The Tricksters THE TRICKSTERS by Margaret Mahy

New Zealand author Margaret Mahy died this year, at the age of 76.  She left behind quite a legacy.  My three favorites, of the many books she wrote, are THE CHANGEOVER, MEMORY, and THE TRICKSTERS.  But THE TRICKSTERS is my absolute number one favorite.

I wrote about it here for Angieville's Retro Friday.

Don't want to follow the link?  That's fine.  I can list a few of the best things about the novel: a dreamer heroine, sinister strangers, unexpected twists, and conflicting, passionate desires.  It's not a simple novel, but one that rewards the careful reader.
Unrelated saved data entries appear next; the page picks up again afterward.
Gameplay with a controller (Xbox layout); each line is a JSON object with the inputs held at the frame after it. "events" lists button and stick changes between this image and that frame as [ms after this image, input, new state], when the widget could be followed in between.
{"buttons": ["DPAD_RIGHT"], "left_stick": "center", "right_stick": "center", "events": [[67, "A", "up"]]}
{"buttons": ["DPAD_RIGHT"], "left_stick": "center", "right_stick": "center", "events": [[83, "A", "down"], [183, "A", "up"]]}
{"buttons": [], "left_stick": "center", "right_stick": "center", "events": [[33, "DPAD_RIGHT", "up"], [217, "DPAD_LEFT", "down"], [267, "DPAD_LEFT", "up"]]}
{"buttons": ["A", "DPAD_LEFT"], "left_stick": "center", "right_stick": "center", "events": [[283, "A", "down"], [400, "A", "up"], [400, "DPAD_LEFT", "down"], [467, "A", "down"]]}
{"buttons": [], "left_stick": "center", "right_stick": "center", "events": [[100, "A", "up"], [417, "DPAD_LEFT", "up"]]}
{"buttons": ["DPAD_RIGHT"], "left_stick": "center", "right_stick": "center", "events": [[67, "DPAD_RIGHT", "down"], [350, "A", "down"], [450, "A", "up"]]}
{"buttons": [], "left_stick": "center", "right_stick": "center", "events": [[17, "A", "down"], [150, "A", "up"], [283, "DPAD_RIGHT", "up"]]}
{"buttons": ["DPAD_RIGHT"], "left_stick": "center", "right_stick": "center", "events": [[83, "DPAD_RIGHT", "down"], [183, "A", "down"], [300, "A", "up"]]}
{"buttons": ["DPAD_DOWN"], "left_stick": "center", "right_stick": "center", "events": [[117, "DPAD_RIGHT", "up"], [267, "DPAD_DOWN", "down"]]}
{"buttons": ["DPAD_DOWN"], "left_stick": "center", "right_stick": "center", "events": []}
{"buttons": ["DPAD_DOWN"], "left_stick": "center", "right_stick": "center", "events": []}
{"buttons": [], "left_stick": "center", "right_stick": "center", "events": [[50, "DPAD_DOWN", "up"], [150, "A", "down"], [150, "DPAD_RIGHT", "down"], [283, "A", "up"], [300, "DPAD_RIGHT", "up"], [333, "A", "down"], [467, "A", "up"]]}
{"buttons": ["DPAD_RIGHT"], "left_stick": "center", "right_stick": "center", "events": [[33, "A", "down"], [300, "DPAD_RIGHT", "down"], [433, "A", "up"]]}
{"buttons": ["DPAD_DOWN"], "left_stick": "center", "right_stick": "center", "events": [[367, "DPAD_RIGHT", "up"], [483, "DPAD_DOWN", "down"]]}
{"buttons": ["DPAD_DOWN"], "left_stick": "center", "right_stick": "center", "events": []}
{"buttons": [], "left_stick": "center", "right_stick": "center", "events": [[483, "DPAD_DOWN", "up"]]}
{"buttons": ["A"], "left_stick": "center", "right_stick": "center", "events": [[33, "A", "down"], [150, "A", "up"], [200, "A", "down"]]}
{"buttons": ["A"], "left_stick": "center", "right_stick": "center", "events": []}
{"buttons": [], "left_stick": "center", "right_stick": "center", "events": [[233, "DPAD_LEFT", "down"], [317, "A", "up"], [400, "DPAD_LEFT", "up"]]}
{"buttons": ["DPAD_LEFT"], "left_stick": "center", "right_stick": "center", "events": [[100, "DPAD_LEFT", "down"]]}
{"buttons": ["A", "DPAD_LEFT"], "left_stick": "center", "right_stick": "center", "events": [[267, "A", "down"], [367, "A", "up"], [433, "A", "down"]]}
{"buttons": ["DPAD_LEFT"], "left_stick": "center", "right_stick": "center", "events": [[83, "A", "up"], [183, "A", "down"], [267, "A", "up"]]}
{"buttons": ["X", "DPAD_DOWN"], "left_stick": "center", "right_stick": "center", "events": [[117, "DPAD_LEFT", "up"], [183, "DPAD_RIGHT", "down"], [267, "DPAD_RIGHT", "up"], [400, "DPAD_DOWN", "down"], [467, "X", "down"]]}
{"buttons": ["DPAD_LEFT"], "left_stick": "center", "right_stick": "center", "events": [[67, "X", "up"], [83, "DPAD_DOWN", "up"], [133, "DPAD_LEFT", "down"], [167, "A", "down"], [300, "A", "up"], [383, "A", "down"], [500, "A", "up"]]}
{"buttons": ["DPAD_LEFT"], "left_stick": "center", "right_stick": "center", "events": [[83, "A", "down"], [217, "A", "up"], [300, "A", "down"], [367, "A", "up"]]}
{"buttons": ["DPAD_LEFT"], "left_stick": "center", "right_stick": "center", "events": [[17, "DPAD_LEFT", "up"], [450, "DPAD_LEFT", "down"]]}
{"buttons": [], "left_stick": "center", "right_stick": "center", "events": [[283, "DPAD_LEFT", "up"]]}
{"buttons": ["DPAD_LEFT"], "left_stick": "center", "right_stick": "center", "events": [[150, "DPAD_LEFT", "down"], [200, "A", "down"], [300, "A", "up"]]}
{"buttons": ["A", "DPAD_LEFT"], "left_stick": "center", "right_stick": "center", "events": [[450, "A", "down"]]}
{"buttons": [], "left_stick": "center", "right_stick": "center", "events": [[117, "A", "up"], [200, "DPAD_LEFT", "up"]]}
Tell it to Naomi TELL IT TO NAOMI by Daniel Ehrenhaft

I have a soft spot for TELL IT TO NAOMI because it's one of the first books I read as an ARC.  (The very first was Sara Manning's GUITAR GIRL.)  I've always had a soft spot for it.  It's just a simple, cute novel about a guy pretending to be his older sister in order to write an advice column, as one does.  I only learned Daniel Ehrenhaft has written other books a year or two ago, and I still need to read them.  (He also writes under the name of Erin Haft.)

But I want to read his other books because TELL IT TO NAOMI has such a strong voice.  I can still remember details of the music Dave's family listened too.  Also, it was one book I know I like that counts as obscure under any definition you can think of.